Our research team used market research reports along with alcohol industry reports and media articles in order to determine the typical dark spirit consumer and their psychographic attributes. We were able to locate recent media articles on the topic, however research on consumer demographics was limited therefore we have included People Pattern research from 2015 on the assumption that there is likely to have been minimal change in consumer psychographics in the past 4 years.

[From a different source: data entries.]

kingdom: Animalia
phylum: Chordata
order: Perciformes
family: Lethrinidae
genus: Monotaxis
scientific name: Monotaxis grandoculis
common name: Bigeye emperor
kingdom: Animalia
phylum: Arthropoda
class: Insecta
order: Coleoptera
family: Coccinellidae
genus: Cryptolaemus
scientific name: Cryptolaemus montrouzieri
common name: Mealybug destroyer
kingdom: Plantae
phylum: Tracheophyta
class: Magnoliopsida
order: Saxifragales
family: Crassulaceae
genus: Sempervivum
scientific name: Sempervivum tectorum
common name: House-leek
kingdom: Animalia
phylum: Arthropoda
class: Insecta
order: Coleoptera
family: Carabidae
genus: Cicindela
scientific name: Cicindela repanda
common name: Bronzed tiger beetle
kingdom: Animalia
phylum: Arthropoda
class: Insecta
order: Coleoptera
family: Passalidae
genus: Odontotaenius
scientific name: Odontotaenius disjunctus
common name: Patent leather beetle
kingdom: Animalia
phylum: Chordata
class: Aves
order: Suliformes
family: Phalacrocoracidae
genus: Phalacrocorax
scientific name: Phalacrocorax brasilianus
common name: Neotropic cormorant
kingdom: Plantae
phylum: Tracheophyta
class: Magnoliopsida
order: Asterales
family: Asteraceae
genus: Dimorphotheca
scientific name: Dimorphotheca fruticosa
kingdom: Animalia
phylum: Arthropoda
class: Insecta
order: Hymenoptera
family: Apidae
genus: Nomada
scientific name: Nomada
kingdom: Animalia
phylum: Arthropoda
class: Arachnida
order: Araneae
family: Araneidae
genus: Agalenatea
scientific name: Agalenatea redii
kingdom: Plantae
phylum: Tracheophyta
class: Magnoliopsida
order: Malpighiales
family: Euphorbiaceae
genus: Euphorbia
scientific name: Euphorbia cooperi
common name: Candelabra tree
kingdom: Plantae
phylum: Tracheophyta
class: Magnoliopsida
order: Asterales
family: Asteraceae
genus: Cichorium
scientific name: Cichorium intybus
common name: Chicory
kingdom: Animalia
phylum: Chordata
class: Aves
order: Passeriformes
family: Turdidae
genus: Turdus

Our search did not reveal any data relating specifically to rural states, as information found was country-wide with no further granularity. Although we located dark spirits data for the US as a whole, and spirit sales data by state, released by the Distilled Spirits Council of the United States, there was no sales data for dark spirits specifically by state which might give insight into the consumption of dark spirits in more rural states.